Kapitel 155: Die Mutterhexe
Edrick
Während Moana schlief, schnitt ich heimlich eine kleine Haarsträhne ab und verstaute sie in meiner Sockenschublade. Es war nur ein kleines Stück und ich achtete darauf, es von einer Stelle zu nehmen, wo es nicht so leicht auffiel. Nachdem ich es verstaut hatte, war ich von zwei Tagen ohne Schlaf so erschöpft, dass ich nichts anderes tun konnte, als ins Bett zu klettern und sofort ohnmächtig zu werden.

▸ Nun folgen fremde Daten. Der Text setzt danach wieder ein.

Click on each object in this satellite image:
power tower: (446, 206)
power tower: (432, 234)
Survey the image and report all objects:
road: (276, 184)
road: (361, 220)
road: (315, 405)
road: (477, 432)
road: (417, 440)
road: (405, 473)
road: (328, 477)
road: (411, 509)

Am nächsten Morgen wachte ich früher auf als Moana. Ich zog mich schnell an und schlich aus dem Zimmer, ohne sie aufzuwecken, ihre Haarlocke steckte in einer kleinen Plastiktüte in meiner Tasche. Nach kurzem Überlegen drehte ich mich wieder um und nahm den Alpha-Zahn vorsichtig aus der Schachtel, in der Hoffnung, dass ich rechtzeitig zu Hause sein würde, um ihn wieder zurückzulegen, bevor sie bemerkte, dass er fehlte.

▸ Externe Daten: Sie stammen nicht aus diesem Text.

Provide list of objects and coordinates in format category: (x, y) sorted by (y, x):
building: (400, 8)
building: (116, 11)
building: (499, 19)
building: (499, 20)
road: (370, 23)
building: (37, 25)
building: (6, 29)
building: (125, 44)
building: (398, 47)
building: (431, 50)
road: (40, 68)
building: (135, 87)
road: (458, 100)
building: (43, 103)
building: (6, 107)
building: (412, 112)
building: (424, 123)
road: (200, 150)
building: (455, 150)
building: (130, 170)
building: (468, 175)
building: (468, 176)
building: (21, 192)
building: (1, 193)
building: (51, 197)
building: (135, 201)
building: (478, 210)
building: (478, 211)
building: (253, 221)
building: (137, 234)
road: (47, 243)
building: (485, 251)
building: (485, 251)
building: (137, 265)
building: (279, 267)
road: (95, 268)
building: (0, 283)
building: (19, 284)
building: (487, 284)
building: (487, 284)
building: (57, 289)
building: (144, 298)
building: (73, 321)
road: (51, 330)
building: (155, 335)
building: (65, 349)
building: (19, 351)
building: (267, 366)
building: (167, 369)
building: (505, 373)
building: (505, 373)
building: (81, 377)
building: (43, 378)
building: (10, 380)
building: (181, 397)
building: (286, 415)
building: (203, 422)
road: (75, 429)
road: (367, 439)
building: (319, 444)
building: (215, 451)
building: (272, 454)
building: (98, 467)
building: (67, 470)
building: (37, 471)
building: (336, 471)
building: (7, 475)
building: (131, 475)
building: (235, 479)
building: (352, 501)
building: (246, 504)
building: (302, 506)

Ich brauchte weder Moana noch sonst jemanden, der mich fragte, wohin ich ging. Wenn sie herausfanden, dass ich die Mutterhexe aufsuchte, würden sie bald herausfinden, dass ich Moanas Abstammung untersuchte, wenn sie herausfanden, dass ich sowohl den Alpha-Zahn als auch eine Locke von Moanas Haaren genommen hatte. Irgendwann würde die Wahrheit ans Licht kommen, aber vorerst musste ich alles geheim halten. Wenn Moana wirklich der Goldene Wolf war, durfte niemand es wissen, bis sie das Baby bekam; nicht einmal Moana. Ich hatte ein schlechtes Gewissen, es vor ihr zu verbergen, aber es war die einzige Möglichkeit, sie vollständig zu schützen. Wenn sie herausfände, dass sie der Goldene Wolf sei, würde sie sich vielleicht zu früh verwandeln, was dazu führen würde, dass alle möglichen Leute, wie mein Vater, ihre Anwesenheit spüren und versuchen würden, sie zu jagen. Deshalb bin ich an diesem Morgen hinausgeschlichen, bevor jemand anderes aufwachte. Ich durfte nicht gesehen werden.

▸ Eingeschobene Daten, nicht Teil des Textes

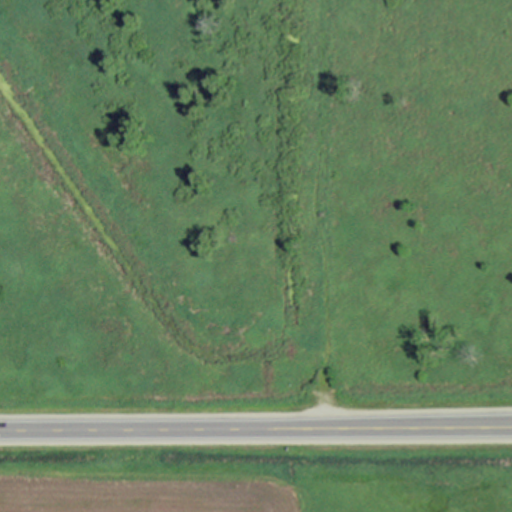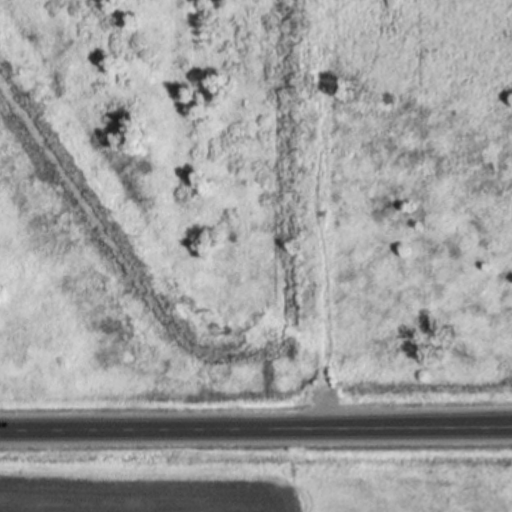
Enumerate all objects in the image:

Die Mutterhexe lebte direkt im Stadtzentrum. Ihre Dienste waren sehr gefragt und ihr unglaubliches Alter hatte sie zu einer Stütze unserer Gesellschaft werden lassen. Menschen von überall her strömten herbei, um sie zu sehen, und suchten ihre Dienste in Anspruch, von der Segnung ihrer Babys und ihrer Ehen bis hin zur Suche nach verlorenen Angehörigen oder sogar der Kommunikation mit den Toten.